**THE EXERCISE:** Rewrite the items below, changing every "locality" to "site" and leaving everything else as it is.

━━ GIVEN RECORDS

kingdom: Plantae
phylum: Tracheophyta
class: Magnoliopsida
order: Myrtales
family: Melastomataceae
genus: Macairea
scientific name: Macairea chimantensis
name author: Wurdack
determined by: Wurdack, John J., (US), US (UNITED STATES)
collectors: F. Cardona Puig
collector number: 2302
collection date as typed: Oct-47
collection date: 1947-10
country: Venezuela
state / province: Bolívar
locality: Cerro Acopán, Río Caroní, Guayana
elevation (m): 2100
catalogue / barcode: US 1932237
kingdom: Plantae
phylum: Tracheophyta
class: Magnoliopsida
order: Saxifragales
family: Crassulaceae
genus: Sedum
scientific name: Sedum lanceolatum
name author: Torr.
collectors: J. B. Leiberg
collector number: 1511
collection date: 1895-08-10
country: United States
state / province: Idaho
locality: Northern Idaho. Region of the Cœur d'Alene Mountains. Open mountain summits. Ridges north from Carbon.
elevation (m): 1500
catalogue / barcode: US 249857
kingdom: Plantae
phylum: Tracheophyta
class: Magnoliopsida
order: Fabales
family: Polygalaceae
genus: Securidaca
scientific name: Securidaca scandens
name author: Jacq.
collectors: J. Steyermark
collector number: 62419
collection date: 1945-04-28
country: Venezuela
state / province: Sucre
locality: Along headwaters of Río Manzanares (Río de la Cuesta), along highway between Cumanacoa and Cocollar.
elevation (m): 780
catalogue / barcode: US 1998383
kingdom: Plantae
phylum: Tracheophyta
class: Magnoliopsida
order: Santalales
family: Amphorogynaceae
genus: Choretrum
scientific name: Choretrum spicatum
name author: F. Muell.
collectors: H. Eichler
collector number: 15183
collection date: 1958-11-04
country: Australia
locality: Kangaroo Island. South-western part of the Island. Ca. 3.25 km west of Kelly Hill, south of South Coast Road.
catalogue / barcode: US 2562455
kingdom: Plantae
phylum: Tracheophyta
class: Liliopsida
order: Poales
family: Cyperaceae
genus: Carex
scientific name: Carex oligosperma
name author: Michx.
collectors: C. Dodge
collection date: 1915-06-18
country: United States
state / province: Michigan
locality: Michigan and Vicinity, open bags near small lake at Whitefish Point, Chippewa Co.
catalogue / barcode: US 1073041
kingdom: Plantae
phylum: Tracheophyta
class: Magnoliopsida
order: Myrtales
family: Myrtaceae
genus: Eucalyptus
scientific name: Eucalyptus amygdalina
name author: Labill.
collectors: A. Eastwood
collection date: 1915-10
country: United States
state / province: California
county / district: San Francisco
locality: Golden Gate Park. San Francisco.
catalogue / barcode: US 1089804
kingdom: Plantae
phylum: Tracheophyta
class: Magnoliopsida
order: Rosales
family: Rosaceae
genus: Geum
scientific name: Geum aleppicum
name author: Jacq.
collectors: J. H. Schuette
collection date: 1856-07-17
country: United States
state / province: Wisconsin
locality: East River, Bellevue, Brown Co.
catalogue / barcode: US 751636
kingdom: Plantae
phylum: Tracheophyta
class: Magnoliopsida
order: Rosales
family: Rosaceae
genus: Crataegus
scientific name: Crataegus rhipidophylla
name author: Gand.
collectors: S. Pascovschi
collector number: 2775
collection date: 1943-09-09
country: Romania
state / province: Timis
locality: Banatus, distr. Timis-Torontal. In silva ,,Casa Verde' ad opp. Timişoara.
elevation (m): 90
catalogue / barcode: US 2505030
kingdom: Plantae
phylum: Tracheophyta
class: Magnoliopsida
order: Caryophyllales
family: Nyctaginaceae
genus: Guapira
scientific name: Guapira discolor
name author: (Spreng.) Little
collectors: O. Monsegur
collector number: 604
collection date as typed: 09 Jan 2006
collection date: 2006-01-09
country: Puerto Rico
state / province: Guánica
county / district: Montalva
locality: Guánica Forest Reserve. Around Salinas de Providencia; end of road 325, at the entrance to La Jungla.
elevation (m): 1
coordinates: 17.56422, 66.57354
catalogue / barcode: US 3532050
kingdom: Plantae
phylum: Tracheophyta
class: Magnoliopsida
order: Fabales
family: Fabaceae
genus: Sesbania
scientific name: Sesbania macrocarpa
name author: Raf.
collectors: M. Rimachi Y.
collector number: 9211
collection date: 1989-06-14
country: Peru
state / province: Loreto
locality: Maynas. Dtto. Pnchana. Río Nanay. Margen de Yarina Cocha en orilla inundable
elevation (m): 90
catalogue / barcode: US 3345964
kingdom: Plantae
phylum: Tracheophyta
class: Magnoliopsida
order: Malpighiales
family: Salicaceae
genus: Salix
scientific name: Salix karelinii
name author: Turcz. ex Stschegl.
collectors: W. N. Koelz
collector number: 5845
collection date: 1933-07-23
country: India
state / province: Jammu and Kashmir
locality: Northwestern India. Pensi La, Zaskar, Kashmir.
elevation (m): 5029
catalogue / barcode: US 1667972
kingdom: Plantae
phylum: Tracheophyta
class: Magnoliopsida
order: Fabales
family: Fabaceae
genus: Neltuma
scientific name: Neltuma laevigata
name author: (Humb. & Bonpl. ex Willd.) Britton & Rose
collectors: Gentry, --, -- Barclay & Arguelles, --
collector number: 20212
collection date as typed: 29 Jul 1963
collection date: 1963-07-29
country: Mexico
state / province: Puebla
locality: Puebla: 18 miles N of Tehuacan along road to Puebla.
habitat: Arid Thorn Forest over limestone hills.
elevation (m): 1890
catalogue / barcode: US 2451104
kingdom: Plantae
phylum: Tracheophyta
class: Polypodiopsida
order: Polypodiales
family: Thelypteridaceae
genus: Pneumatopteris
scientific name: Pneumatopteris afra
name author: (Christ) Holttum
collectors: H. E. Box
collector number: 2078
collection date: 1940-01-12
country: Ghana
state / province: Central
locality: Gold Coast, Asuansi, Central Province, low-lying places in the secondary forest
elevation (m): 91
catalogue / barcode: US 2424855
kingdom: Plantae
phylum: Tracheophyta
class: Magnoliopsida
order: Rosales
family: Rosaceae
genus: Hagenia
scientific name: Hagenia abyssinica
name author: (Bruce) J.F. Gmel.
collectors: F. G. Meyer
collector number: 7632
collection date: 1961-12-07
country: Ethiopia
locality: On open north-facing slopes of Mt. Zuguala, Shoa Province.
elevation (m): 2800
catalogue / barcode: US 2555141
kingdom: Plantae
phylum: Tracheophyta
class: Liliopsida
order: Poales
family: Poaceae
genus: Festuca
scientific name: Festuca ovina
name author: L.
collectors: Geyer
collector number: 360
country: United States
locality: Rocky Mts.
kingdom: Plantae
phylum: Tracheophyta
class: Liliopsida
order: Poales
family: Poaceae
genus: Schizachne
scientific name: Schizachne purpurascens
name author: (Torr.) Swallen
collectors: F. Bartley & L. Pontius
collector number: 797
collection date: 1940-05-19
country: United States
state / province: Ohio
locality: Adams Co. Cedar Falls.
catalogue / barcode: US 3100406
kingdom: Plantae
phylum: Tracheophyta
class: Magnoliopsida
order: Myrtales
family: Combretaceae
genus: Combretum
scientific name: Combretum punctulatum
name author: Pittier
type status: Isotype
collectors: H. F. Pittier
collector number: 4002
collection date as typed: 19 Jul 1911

━━━━

**EXERCISE OUTPUT:**
kingdom: Plantae
phylum: Tracheophyta
class: Magnoliopsida
order: Myrtales
family: Melastomataceae
genus: Macairea
scientific name: Macairea chimantensis
name author: Wurdack
determined by: Wurdack, John J., (US), US (UNITED STATES)
collectors: F. Cardona Puig
collector number: 2302
collection date as typed: Oct-47
collection date: 1947-10
country: Venezuela
state / province: Bolívar
site: Cerro Acopán, Río Caroní, Guayana
elevation (m): 2100
catalogue / barcode: US 1932237
kingdom: Plantae
phylum: Tracheophyta
class: Magnoliopsida
order: Saxifragales
family: Crassulaceae
genus: Sedum
scientific name: Sedum lanceolatum
name author: Torr.
collectors: J. B. Leiberg
collector number: 1511
collection date: 1895-08-10
country: United States
state / province: Idaho
site: Northern Idaho. Region of the Cœur d'Alene Mountains. Open mountain summits. Ridges north from Carbon.
elevation (m): 1500
catalogue / barcode: US 249857
kingdom: Plantae
phylum: Tracheophyta
class: Magnoliopsida
order: Fabales
family: Polygalaceae
genus: Securidaca
scientific name: Securidaca scandens
name author: Jacq.
collectors: J. Steyermark
collector number: 62419
collection date: 1945-04-28
country: Venezuela
state / province: Sucre
site: Along headwaters of Río Manzanares (Río de la Cuesta), along highway between Cumanacoa and Cocollar.
elevation (m): 780
catalogue / barcode: US 1998383
kingdom: Plantae
phylum: Tracheophyta
class: Magnoliopsida
order: Santalales
family: Amphorogynaceae
genus: Choretrum
scientific name: Choretrum spicatum
name author: F. Muell.
collectors: H. Eichler
collector number: 15183
collection date: 1958-11-04
country: Australia
site: Kangaroo Island. South-western part of the Island. Ca. 3.25 km west of Kelly Hill, south of South Coast Road.
catalogue / barcode: US 2562455
kingdom: Plantae
phylum: Tracheophyta
class: Liliopsida
order: Poales
family: Cyperaceae
genus: Carex
scientific name: Carex oligosperma
name author: Michx.
collectors: C. Dodge
collection date: 1915-06-18
country: United States
state / province: Michigan
site: Michigan and Vicinity, open bags near small lake at Whitefish Point, Chippewa Co.
catalogue / barcode: US 1073041
kingdom: Plantae
phylum: Tracheophyta
class: Magnoliopsida
order: Myrtales
family: Myrtaceae
genus: Eucalyptus
scientific name: Eucalyptus amygdalina
name author: Labill.
collectors: A. Eastwood
collection date: 1915-10
country: United States
state / province: California
county / district: San Francisco
site: Golden Gate Park. San Francisco.
catalogue / barcode: US 1089804
kingdom: Plantae
phylum: Tracheophyta
class: Magnoliopsida
order: Rosales
family: Rosaceae
genus: Geum
scientific name: Geum aleppicum
name author: Jacq.
collectors: J. H. Schuette
collection date: 1856-07-17
country: United States
state / province: Wisconsin
site: East River, Bellevue, Brown Co.
catalogue / barcode: US 751636
kingdom: Plantae
phylum: Tracheophyta
class: Magnoliopsida
order: Rosales
family: Rosaceae
genus: Crataegus
scientific name: Crataegus rhipidophylla
name author: Gand.
collectors: S. Pascovschi
collector number: 2775
collection date: 1943-09-09
country: Romania
state / province: Timis
site: Banatus, distr. Timis-Torontal. In silva ,,Casa Verde' ad opp. Timişoara.
elevation (m): 90
catalogue / barcode: US 2505030
kingdom: Plantae
phylum: Tracheophyta
class: Magnoliopsida
order: Caryophyllales
family: Nyctaginaceae
genus: Guapira
scientific name: Guapira discolor
name author: (Spreng.) Little
collectors: O. Monsegur
collector number: 604
collection date as typed: 09 Jan 2006
collection date: 2006-01-09
country: Puerto Rico
state / province: Guánica
county / district: Montalva
site: Guánica Forest Reserve. Around Salinas de Providencia; end of road 325, at the entrance to La Jungla.
elevation (m): 1
coordinates: 17.56422, 66.57354
catalogue / barcode: US 3532050
kingdom: Plantae
phylum: Tracheophyta
class: Magnoliopsida
order: Fabales
family: Fabaceae
genus: Sesbania
scientific name: Sesbania macrocarpa
name author: Raf.
collectors: M. Rimachi Y.
collector number: 9211
collection date: 1989-06-14
country: Peru
state / province: Loreto
site: Maynas. Dtto. Pnchana. Río Nanay. Margen de Yarina Cocha en orilla inundable
elevation (m): 90
catalogue / barcode: US 3345964
kingdom: Plantae
phylum: Tracheophyta
class: Magnoliopsida
order: Malpighiales
family: Salicaceae
genus: Salix
scientific name: Salix karelinii
name author: Turcz. ex Stschegl.
collectors: W. N. Koelz
collector number: 5845
collection date: 1933-07-23
country: India
state / province: Jammu and Kashmir
site: Northwestern India. Pensi La, Zaskar, Kashmir.
elevation (m): 5029
catalogue / barcode: US 1667972
kingdom: Plantae
phylum: Tracheophyta
class: Magnoliopsida
order: Fabales
family: Fabaceae
genus: Neltuma
scientific name: Neltuma laevigata
name author: (Humb. & Bonpl. ex Willd.) Britton & Rose
collectors: Gentry, --, -- Barclay & Arguelles, --
collector number: 20212
collection date as typed: 29 Jul 1963
collection date: 1963-07-29
country: Mexico
state / province: Puebla
site: Puebla: 18 miles N of Tehuacan along road to Puebla.
habitat: Arid Thorn Forest over limestone hills.
elevation (m): 1890
catalogue / barcode: US 2451104
kingdom: Plantae
phylum: Tracheophyta
class: Polypodiopsida
order: Polypodiales
family: Thelypteridaceae
genus: Pneumatopteris
scientific name: Pneumatopteris afra
name author: (Christ) Holttum
collectors: H. E. Box
collector number: 2078
collection date: 1940-01-12
country: Ghana
state / province: Central
site: Gold Coast, Asuansi, Central Province, low-lying places in the secondary forest
elevation (m): 91
catalogue / barcode: US 2424855
kingdom: Plantae
phylum: Tracheophyta
class: Magnoliopsida
order: Rosales
family: Rosaceae
genus: Hagenia
scientific name: Hagenia abyssinica
name author: (Bruce) J.F. Gmel.
collectors: F. G. Meyer
collector number: 7632
collection date: 1961-12-07
country: Ethiopia
site: On open north-facing slopes of Mt. Zuguala, Shoa Province.
elevation (m): 2800
catalogue / barcode: US 2555141
kingdom: Plantae
phylum: Tracheophyta
class: Liliopsida
order: Poales
family: Poaceae
genus: Festuca
scientific name: Festuca ovina
name author: L.
collectors: Geyer
collector number: 360
country: United States
site: Rocky Mts.
kingdom: Plantae
phylum: Tracheophyta
class: Liliopsida
order: Poales
family: Poaceae
genus: Schizachne
scientific name: Schizachne purpurascens
name author: (Torr.) Swallen
collectors: F. Bartley & L. Pontius
collector number: 797
collection date: 1940-05-19
country: United States
state / province: Ohio
site: Adams Co. Cedar Falls.
catalogue / barcode: US 3100406
kingdom: Plantae
phylum: Tracheophyta
class: Magnoliopsida
order: Myrtales
family: Combretaceae
genus: Combretum
scientific name: Combretum punctulatum
name author: Pittier
type status: Isotype
collectors: H. F. Pittier
collector number: 4002
collection date as typed: 19 Jul 1911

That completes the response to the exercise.